41. A method of modulating expression of a target gene, the method comprising a) providing an agent that modulates binding between a selected ribonucleic acid (RNA) transcribed from at least one regulatory element of a target gene and a transcription factor which binds to both the RNA and the at least one regulatory element, wherein the RNA is selected based on its ability to bind to a region of the transcription factor that is at least nine contiguous amino acids, at least one amino acid of the region is arginine, and a majority of amino acids of the region are arginine or lysine, and wherein modulating binding between the RNA and the transcription factor modulates expression of the target gene; and b) contacting the agent with a cell that exhibits aberrantly increased or decreased expression of the target gene or aberrantly increased or decreased activity of a gene product of the target gene.

42. A method of modulating expression of a target gene, the method comprising modulating binding between a ribonucleic acid (RNA) transcribed from at least one regulatory element of a target gene and a transcription factor which binds to both the RNA and the at least one regulatory element, wherein the RNA binds to a region of the transcription factor that is at least nine contiguous amino acids, at least one amino acid of the region is arginine, and a majority of amino acids of the region are arginine or lysine, and wherein modulating binding between the RNA and the transcription factor modulates expression of the target gene.

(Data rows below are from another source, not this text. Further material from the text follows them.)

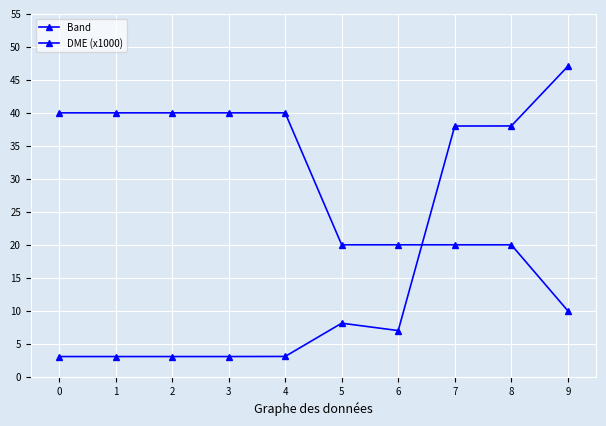

What is the difference between the maximum and second lowest values in the Band series?

20.0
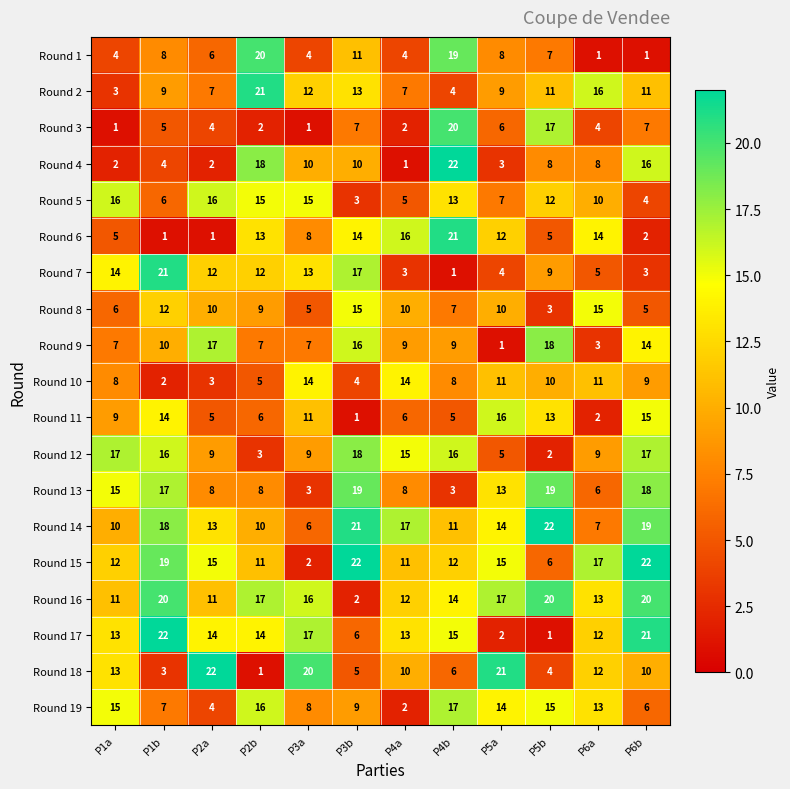

What is the maximum value shown in the chart?

22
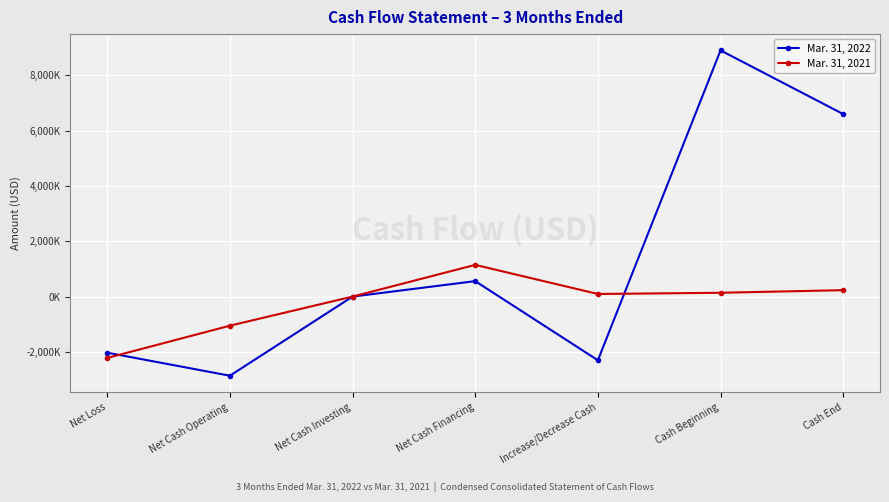

Is the value of Mar. 31, 2022 at Increase/Decrease Cash greater than the value of Mar. 31, 2021 at Net Loss?

No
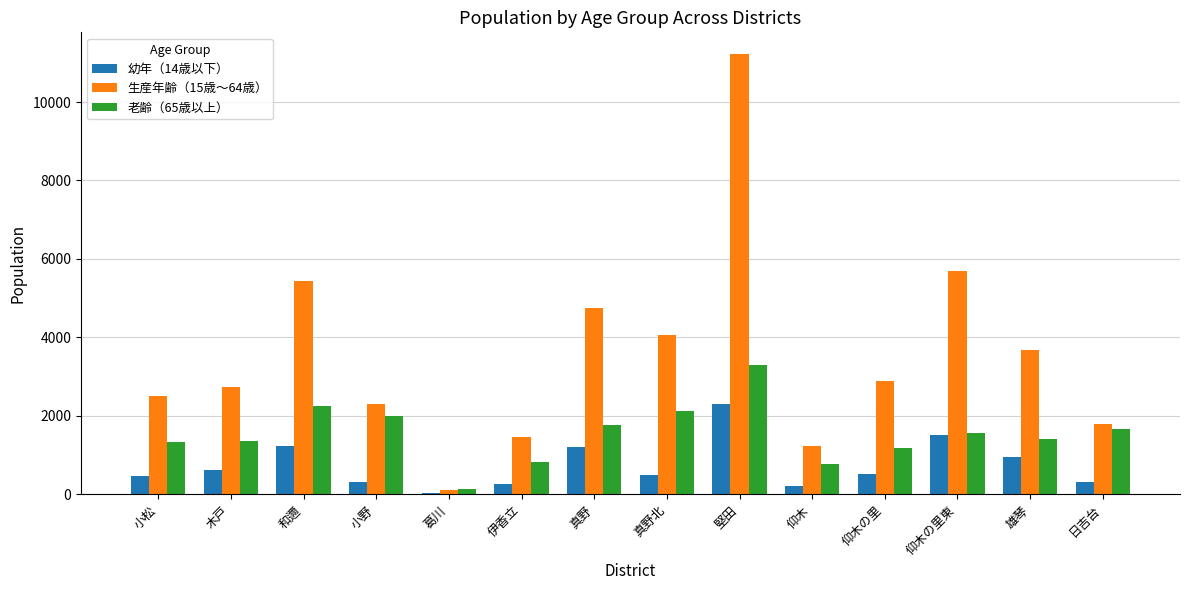

Does the chart contain stacked bars?

No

43. A method of modulating expression of a target gene, the method comprising: a) providing an agent that modulates binding between a selected ribonucleic acid (RNA) transcribed from at least one regulatory element of a target gene and a transcription factor which binds to both the RNA and the at least one regulatory element, wherein the selected RNA has been demonstrated to bind to a region of the transcription factor that is at least nine contiguous amino acids, at least one amino acid of the region is arginine, and a majority of amino acids of the region are arginine or lysine, and wherein modulating binding between the RNA and the transcription factor modulates expression of the target gene; and; and b) contacting the agent with a cell that exhibits aberrantly increased or decreased expression of the target gene or aberrantly increased or decreased activity of a gene product of the target gene.